BEGIN

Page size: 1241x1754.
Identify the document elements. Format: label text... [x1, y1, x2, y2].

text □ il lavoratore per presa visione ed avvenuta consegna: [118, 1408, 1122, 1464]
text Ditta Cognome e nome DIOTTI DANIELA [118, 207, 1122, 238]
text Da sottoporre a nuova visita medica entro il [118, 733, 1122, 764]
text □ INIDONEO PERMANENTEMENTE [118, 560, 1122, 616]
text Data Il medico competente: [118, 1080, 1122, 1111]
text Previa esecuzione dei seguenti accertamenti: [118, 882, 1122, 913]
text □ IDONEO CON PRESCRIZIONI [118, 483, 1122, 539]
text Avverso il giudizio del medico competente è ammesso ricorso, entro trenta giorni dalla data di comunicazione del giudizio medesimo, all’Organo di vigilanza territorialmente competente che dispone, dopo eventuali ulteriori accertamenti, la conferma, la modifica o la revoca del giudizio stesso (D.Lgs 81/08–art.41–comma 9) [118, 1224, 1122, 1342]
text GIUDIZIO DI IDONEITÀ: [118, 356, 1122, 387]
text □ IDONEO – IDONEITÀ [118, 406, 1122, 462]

END
BEGIN

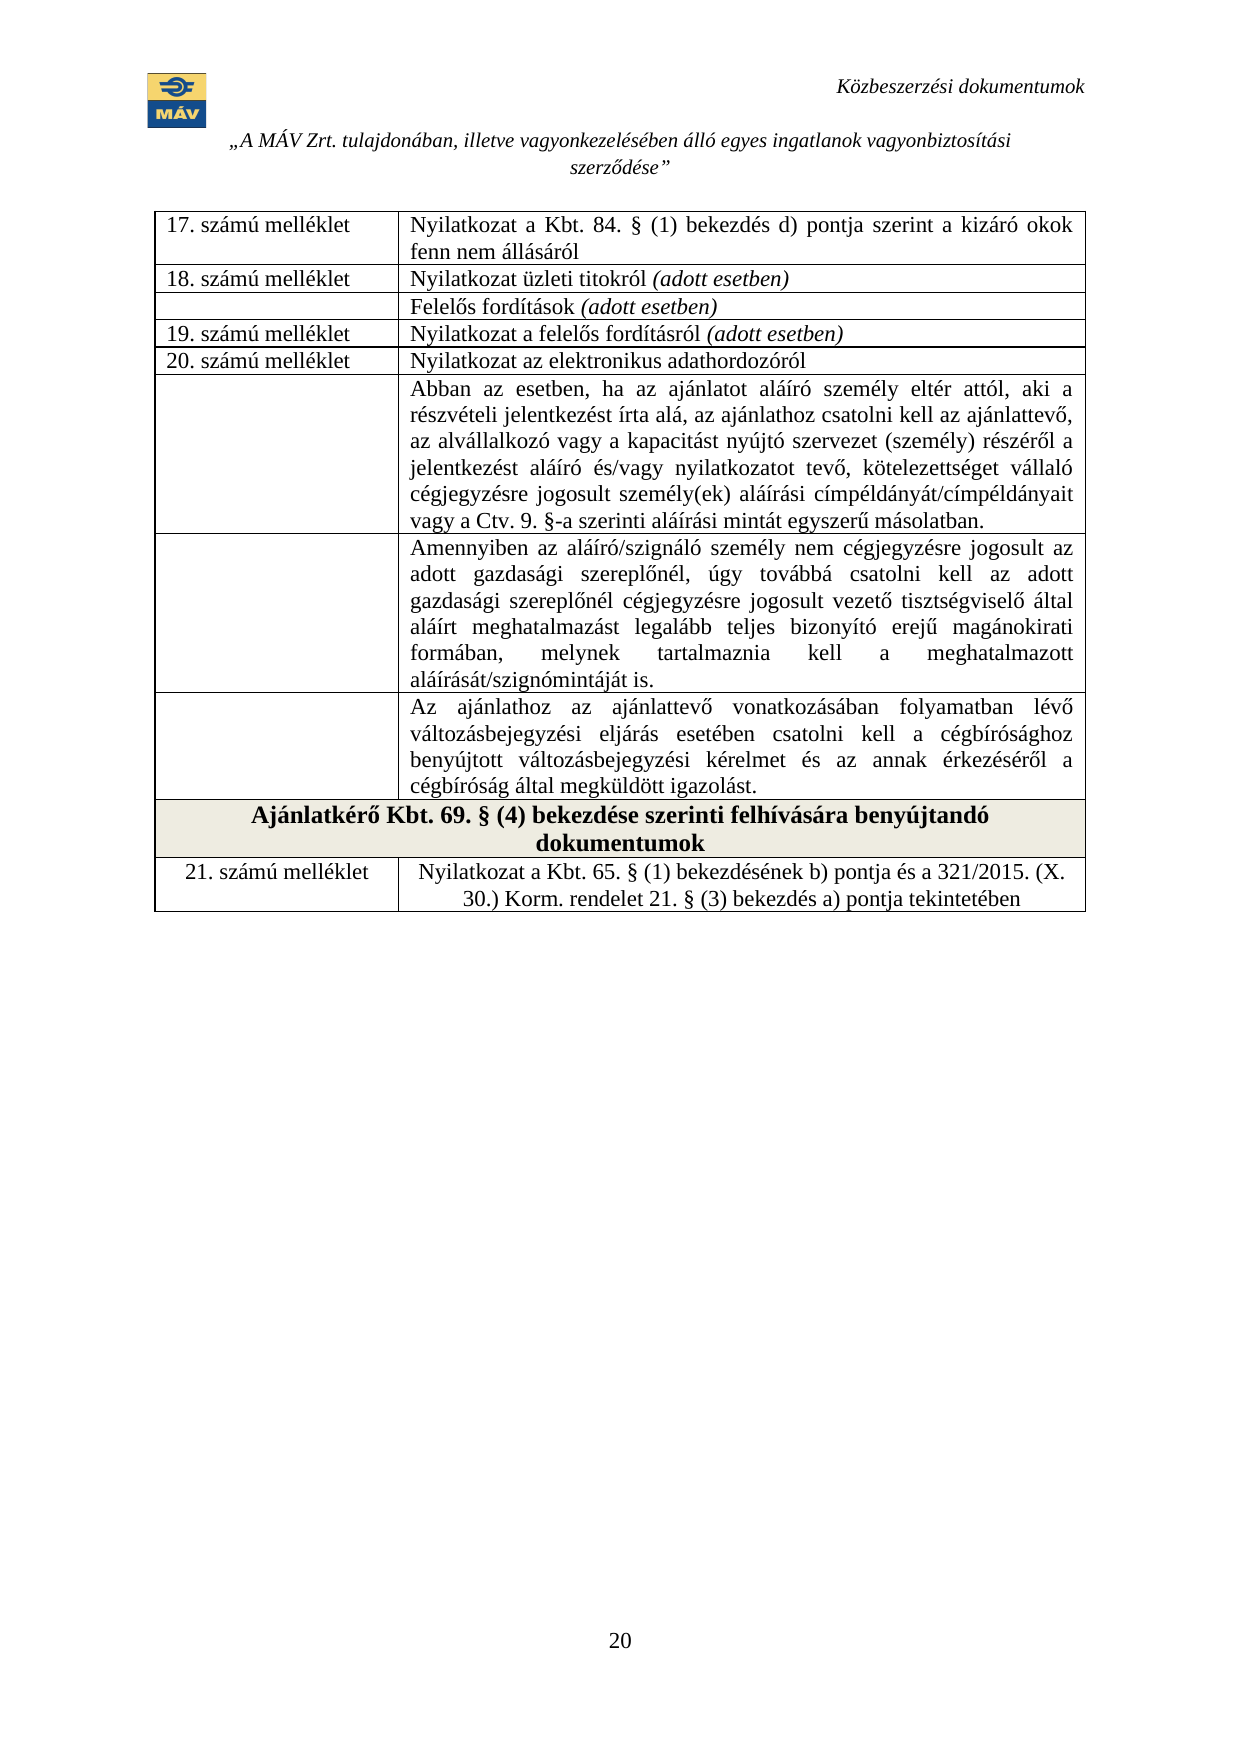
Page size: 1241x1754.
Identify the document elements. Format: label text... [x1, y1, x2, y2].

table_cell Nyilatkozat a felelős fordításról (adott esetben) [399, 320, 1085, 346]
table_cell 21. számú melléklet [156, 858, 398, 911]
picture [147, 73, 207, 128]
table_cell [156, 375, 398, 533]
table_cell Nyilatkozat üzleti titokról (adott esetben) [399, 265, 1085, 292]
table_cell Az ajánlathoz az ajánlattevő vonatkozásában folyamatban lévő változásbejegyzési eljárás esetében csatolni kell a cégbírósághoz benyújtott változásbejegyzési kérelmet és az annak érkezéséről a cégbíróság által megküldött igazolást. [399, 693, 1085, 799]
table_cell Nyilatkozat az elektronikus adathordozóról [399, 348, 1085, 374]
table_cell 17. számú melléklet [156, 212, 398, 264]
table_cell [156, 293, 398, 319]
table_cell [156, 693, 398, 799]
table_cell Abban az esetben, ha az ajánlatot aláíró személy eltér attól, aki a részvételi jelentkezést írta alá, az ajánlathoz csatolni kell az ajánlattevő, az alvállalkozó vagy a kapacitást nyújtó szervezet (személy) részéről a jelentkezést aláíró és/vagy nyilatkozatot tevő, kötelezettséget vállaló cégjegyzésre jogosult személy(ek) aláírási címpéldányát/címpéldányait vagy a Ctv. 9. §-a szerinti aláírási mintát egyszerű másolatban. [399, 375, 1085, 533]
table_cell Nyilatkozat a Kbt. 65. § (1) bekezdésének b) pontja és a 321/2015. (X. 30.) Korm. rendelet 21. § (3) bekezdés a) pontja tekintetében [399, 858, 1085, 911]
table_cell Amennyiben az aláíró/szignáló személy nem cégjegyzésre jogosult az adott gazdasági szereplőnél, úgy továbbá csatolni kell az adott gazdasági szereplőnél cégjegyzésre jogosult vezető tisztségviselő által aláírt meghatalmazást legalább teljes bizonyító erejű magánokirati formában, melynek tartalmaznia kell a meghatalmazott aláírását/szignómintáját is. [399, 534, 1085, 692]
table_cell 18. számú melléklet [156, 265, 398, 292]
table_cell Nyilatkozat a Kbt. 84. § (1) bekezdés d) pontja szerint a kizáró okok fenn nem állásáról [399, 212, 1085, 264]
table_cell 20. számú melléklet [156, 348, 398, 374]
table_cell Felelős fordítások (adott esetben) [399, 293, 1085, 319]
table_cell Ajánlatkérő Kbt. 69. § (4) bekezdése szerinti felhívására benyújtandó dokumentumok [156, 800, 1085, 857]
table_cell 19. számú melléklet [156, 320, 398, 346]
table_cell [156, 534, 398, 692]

END
BEGIN

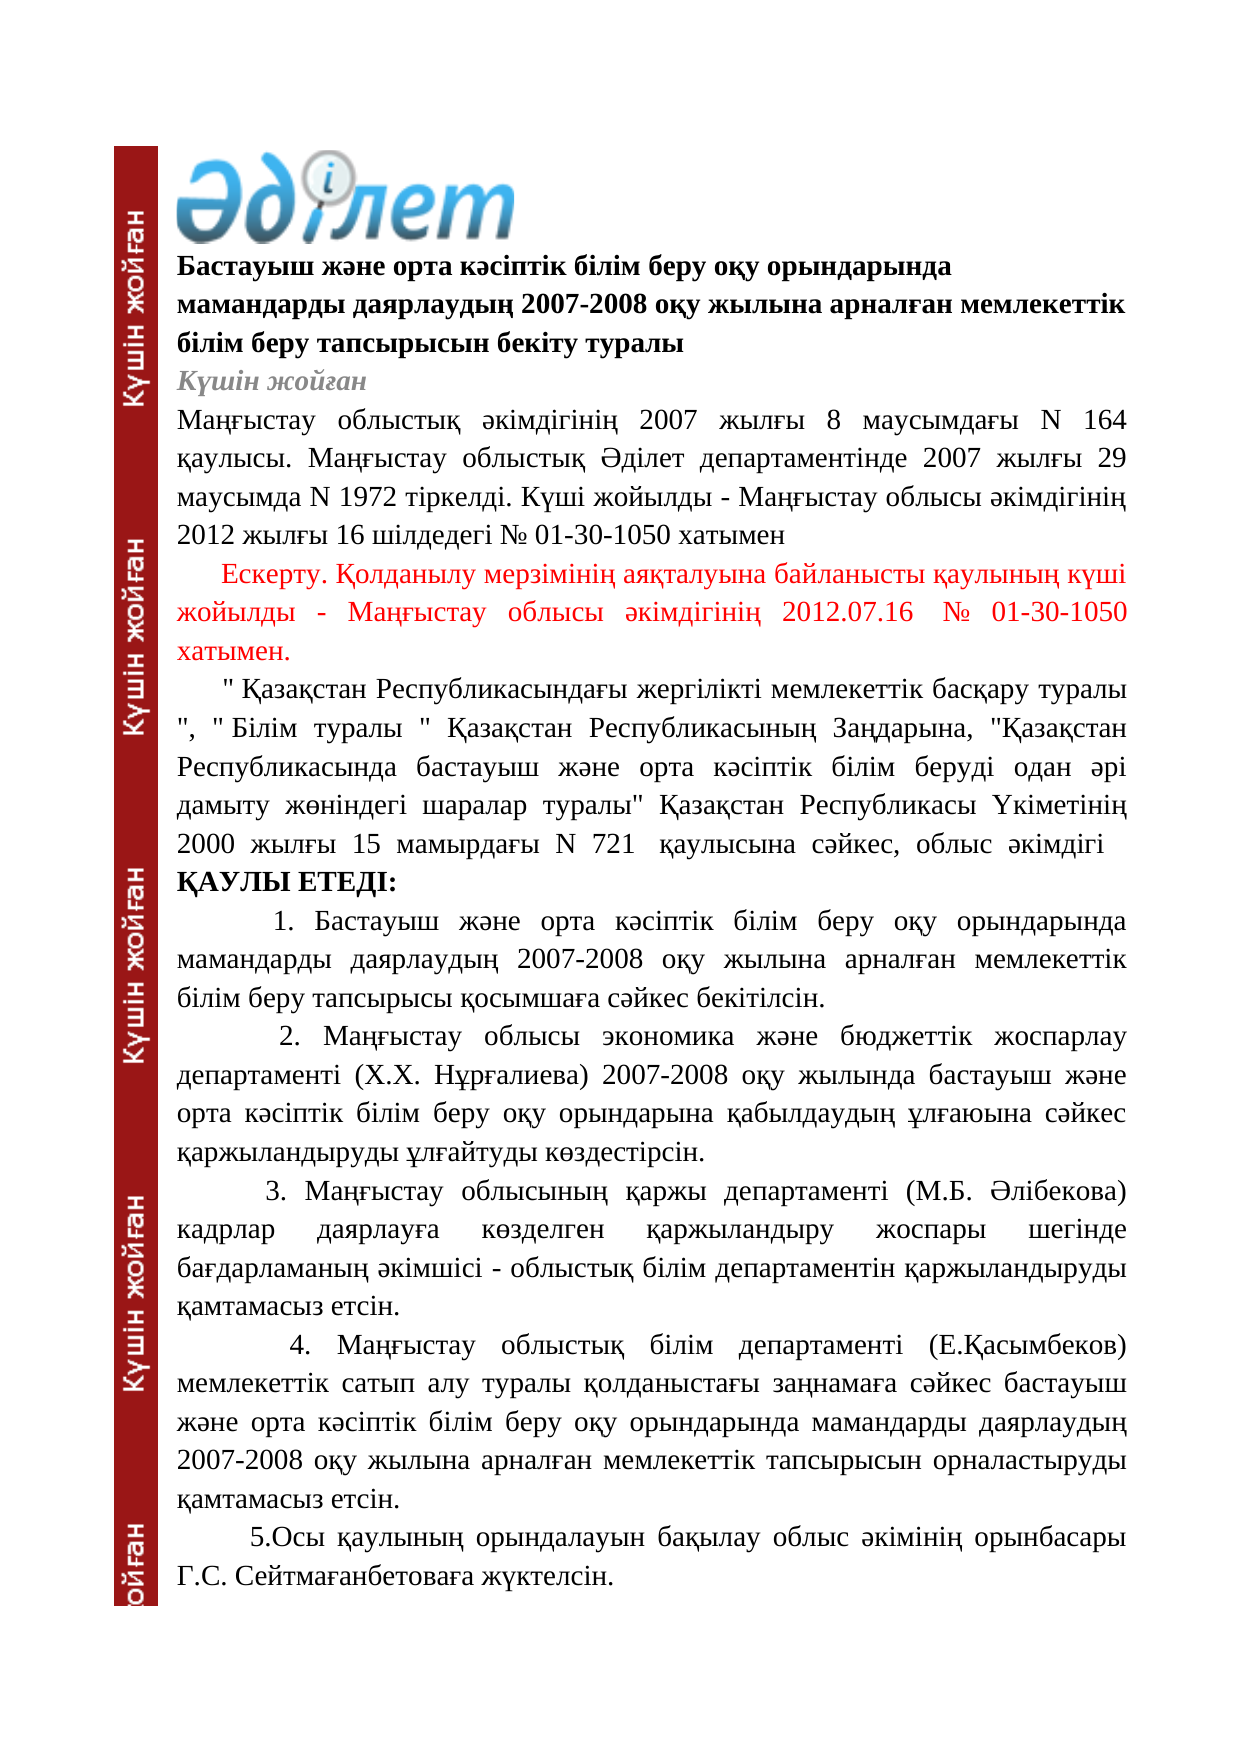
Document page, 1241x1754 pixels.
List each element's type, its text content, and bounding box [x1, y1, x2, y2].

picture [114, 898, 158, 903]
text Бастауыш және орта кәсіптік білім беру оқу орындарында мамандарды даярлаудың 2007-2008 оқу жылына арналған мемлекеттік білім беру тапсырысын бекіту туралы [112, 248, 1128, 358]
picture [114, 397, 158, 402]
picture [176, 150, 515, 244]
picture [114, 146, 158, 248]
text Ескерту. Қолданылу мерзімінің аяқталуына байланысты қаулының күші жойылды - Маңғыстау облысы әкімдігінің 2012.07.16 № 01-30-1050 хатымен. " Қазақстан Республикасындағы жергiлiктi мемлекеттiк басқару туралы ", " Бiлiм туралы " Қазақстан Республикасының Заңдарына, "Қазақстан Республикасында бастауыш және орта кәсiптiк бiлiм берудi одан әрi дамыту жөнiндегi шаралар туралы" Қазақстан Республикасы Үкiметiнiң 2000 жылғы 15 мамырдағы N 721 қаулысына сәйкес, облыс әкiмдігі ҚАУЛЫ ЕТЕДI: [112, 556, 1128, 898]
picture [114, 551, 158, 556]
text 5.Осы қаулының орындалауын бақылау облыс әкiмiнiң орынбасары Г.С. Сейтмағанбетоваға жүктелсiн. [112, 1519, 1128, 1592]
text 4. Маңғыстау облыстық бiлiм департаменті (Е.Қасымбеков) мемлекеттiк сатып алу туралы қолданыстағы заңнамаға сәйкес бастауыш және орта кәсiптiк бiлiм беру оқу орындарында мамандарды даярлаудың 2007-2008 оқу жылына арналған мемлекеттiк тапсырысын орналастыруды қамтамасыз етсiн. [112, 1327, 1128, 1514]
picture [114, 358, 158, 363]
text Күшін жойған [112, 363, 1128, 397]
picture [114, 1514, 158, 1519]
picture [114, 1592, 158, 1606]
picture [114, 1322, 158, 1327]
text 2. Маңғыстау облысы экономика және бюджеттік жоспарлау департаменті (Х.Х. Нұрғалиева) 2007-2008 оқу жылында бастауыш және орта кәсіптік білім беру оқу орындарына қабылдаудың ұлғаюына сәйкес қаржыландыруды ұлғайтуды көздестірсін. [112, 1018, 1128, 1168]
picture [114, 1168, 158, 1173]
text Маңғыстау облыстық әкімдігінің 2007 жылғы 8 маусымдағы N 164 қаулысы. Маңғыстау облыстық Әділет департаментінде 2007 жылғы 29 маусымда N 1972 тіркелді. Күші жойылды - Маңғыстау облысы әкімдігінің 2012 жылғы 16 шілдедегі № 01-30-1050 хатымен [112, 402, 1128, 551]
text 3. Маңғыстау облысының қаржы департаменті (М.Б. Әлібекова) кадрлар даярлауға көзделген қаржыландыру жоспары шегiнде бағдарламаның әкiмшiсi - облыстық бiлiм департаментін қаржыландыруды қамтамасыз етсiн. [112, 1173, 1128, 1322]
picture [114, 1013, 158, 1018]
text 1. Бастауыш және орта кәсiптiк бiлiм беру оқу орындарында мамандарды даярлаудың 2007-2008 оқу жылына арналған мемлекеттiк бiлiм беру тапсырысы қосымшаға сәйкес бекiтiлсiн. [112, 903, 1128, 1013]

END

- [What is expected]:
Please report only the number of lines above that include "білім".

- [Result for this exercise]:
2